Dank u wel. U bent erdoorheen. Ja, mevrouw Van der Plas, u heeft er drie gehad. Meneer Brekelmans, volgens mij bent u aan het eind van uw betoog gekomen, maar zo goed is mijn kortetermijngeheugen niet meer, of mijn langetermijngeheugen; ik weet niet welke van de twee het is. Maar het is toch zo?

De heer Brekelmans (VVD):

Ja.

De voorzitter:

Dan gaan we nu het woord geven aan de heer Slootweg van het CDA.

De heer Slootweg (CDA):

Dank u wel, voorzitter. De beelden van de opvang in Ter Apel staan scherp op het netvlies: mensen die buiten of op stoelen moeten slapen, een gemeente die zich alleen gelaten voelt, een Staatssecretaris die avond aan avond aan het bellen is naar burgemeesters om te vragen of zij toch niet een deel van de opvang op zich kunnen nemen. De CDA-fractie vindt het daarom belangrijk dat er meer grip komt op migratie. Al eerder hebben we gepleit voor minimaal nog een aanmeldcentrum naast Ter Apel. Ter Apel dient als aanmeldlocatie echt te worden ontlast. U gelooft haast niet welke tekst er nu gaat komen: de gemeente Westerwolde zit met de handen in het haar en heeft tien duidelijke wensen. Hoe beoordeelt de Staatssecretaris de voorstellen van de gemeenteraad van Westerwolde en deelt de Staatssecretaris de beoordeling door collega Brekelmans van de haalbaarheid van deze voorstellen?

(Hilariteit)

De voorzitter:

Dat laatste ging even verloren. Herhaalt u die zin nog even, want ik kon het niet verstaan.

De heer Slootweg (CDA):

Gaat dat van mijn tijd af?

De voorzitter:

Nee, dat gaat niet van uw tijd af?

De heer Slootweg (CDA):

Deelt de Staatssecretaris de beoordeling van deze plannen door collega Brekelmans?

De voorzitter:

Sorry, gaat u verder.

De heer Slootweg (CDA):

En zo niet, wat is er dan eventueel voor nodig om regelgeving aan te passen, zodat deze plannen wel door kunnen gaan?

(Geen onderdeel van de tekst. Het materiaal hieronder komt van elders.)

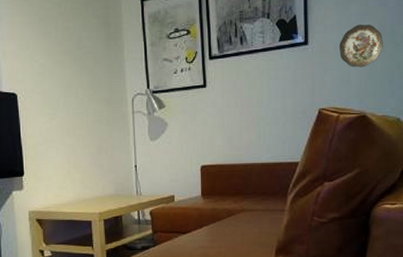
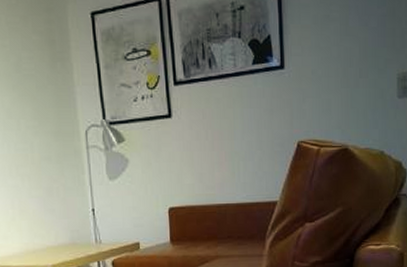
decorative plate: present [339,25,383,67] -> none [317,47,365,95]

Voorzitter. Grip op migratie is ook het behouden en versterken van het draagvlak in onze samenleving voor migratie. Mijn fractie is dan ook verbaasd over de verschillen in bijdragen die een gemeente ontvangt voor mensen uit Oekraïne die in een door de gemeente georganiseerde opvang zitten of in een particuliere opvang. Gemeenten die veel doen via particuliere opvang, lijken financieel gestraft te worden. Ondanks de particuliere opvang worden veel randvoorwaarden voor de opvang immers door de gemeente georganiseerd, bijvoorbeeld begeleiding bij traumatische ervaringen. Daarbij kan een aantal gemeenten de opvangplekken alleen door particuliere opvang realiseren, gewoonweg omdat deze gemeenten niet beschikken over leegstaande kantoorgebouwen, zorginstellingen of gevangenissen. Waarom geeft het kabinet gastgezinnen geen bescheiden onkostenvergoeding en gemeenten geen werk- en begeleidingsbudget voor het aantal particuliere plekken? Een aantal burgemeesters uit de Achterhoek heeft hiervoor gepleit.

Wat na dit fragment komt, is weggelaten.